SSHOC / sshoc-marketplace-backend

Code for the backend
Apache License 2.0
2 stars 0 forks source link

Handle concepts having the same ord value #420

Closed KlausIllmayer closed 6 months ago

KlausIllmayer commented 9 months ago

When creating a new concept for a vocabulary using POST /api/vocabularies/{vocabulary-id}/concepts it is possible to set a ord-value in the body of the call. This is not documented in Swagger but still is allowed. In principle, this could be a way to order the concepts, but it seems that there is a bug connected with it. It will not guarantee that there is only one ord per concept but instead will allow to have multiple concepts having one ord value. The only vocabulary that is allowed to have new concepts is sshoc-keyword. There are multiple concepts (> 1k) having the same ord value 843 and around 30 concepts having the same ord value 716. When creating a new concept for this vocabulary with the mentioned POST call and this body:

{
  "code": "testord",
  "ord": 716,
  "label": "testord",
  "definition": "testord"
}

it will add another concept to the ord value 716 and not inserting it (changing all ords >= 716 to ord+1 and then inserting it in the empty space so that there is only one concept with the ord 716). This led to problems with running a full GET /api/vocabularies/sshoc-keyword, see #397 It may also explain why we have multiple concepts sharing the same ord value. Chances are high that an ingest pipeline used the ord value hard coded when importing a lot of items having previously unknown keywords.

The fast solution would be by backend to ignore ord-values when getting a POST that creates a new concept. The more nicer solution would be to implement an algorithm that shifts ord-values higher as the one of the POST call. I think we can life with the fast solution as we currently don't use the ord in the frontend (usually vocabularies are shown sorted by alphabet).

When implementing a solution please also deal with the current situation. We would need an update script that deals with the multiple concepts having the same ord and dissolve this situation.

tparkola commented 8 months ago

In case of POST that creates a new concept - we could change it to raise an error when the ORD value is already used by another concept. Would that make sense, maybe it would be better for your scenario? POST would still allow to set ORD manually, but you could not set it wrongly. However, if ORD is not used currently in POST, then it would be simpler not to consider ORD at all and set it only automatically.

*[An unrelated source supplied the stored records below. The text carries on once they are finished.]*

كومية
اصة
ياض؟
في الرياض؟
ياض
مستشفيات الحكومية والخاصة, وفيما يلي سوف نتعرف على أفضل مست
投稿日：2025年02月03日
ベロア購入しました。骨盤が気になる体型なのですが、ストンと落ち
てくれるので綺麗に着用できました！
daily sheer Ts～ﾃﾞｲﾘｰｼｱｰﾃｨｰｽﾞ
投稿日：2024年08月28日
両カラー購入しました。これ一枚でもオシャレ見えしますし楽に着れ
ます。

Please let me know your preference.

tparkola commented 7 months ago

Please review thoroughly as the changes relate to all concepts, i.e. their ord value may change after the fix is applied (ord values are updated with the migration script).

KlausIllmayer commented 6 months ago

Looks good, no duplicate ords anymore in the database table. And when creating a concept like explained in the first comment, it will accept it but give it an ord at the end of the list, which is as expected (= ord is ignored). Did you also delete the ord-information from all API outputs? Because I don't see it anymore. Anyway, this makes also quite sense, as the ord is not really useful for concepts. Still to check: if there are some changes connected to the ord

tparkola commented 6 months ago

I did not change ord visibility - it should work as previously. I see that in the Concept DTO ord is not present (see src/main/java/eu/sshopencloud/marketplace/dto/vocabularies/ConceptDto.java). I can check other outputs if you let me know the API call you use.

KlausIllmayer commented 6 months ago

Thanks for looking into the DTO. It is not necessary to have ord in the output. In general, we could think about removing this field, as I don't see any need for it due to the structure of vocabularies. Additionally, the frontend currently delivers concepts of vocabularies either in alphabetical order (when looking for them in the edit forms) or based on the order how they were added (when showing the details of an item). For now, lets leave it and if there should be the need to use ord somewhere in the output - e.g. maybe showing the details of an item could be based more on the predefined order and not on the added order - we could discuss it again.